Ever since wolf sightings started being reported in Denmark in the autumn of 2012, researchers have been trying to determine just how many wolves have returned to the country after a nearly 200 year absence.
In November 2014, researchers at the National History Museum in Aarhus and Aarhus University documented the various locations where positive DNA tests have been found and where cameras in the wild have snapped photos of a wolf. This gave them the first official documentation that the wolves have established themselves in Denmark and are not just passing through.
But despite the various wolf sightings, researchers only found DNA samples from males, giving them no documented proof that wolf packs are living in Denmark.
On Thursday however, the Danish Nature Agency (Naturstyrelsen) said that researchers have now identified DNA from at least one she-wolf.
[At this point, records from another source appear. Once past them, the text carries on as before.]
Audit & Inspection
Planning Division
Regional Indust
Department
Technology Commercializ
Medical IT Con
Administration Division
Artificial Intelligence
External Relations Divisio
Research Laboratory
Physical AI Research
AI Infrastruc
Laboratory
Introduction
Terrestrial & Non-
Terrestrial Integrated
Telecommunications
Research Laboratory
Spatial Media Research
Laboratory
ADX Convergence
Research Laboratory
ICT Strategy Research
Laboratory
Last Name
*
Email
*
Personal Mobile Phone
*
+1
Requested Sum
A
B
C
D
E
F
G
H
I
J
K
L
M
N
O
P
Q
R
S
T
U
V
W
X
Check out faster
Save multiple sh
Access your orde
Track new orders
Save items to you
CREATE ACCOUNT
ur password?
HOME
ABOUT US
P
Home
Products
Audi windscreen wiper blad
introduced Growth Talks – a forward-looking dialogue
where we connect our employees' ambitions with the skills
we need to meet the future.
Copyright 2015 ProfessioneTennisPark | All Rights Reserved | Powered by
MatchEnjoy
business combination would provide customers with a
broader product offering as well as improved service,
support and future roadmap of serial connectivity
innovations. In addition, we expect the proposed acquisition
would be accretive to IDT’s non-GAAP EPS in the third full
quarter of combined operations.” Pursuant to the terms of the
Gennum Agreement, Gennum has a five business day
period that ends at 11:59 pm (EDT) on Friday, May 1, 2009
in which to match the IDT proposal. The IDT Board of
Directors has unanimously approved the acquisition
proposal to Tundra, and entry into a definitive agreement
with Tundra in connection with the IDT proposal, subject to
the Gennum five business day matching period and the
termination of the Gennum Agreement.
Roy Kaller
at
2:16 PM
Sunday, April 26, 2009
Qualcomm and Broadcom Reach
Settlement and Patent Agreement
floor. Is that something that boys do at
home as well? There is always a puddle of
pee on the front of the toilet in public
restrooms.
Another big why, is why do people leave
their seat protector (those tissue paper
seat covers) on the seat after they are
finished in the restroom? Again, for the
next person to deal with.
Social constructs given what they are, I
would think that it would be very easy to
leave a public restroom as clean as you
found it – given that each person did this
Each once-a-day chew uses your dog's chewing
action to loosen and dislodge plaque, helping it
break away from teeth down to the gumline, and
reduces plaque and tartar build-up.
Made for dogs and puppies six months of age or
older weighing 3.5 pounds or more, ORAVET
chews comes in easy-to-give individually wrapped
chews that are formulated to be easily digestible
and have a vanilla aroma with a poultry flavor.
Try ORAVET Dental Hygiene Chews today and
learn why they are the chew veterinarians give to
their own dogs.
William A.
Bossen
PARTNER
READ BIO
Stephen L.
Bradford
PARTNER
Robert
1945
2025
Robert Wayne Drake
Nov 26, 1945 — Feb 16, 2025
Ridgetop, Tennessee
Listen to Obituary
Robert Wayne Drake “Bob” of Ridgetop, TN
“We have been waiting for proof of female wolves in Denmark for a long time and many have wondered where they had gone. Now we know that there has been at least one she-wolf in several locations in Jutland,” Nature Agency spokeswoman Trine Fugmann said in a press release, adding that additional test results due in about a month should reveal just how many female wolves are living in Denmark.
Prior to the October 2012 wolf sighting in northern Jutland, a wolf had not been seen in Denmark since 1813.
Since that initial sighting, there have been various reports of wolves near populated areas, including a report that two young boys saw a wolf near a daycare institution.
The Danish Nature Agency has stressed that there is no reason to fear wolves as they are not known to act aggressively toward humans.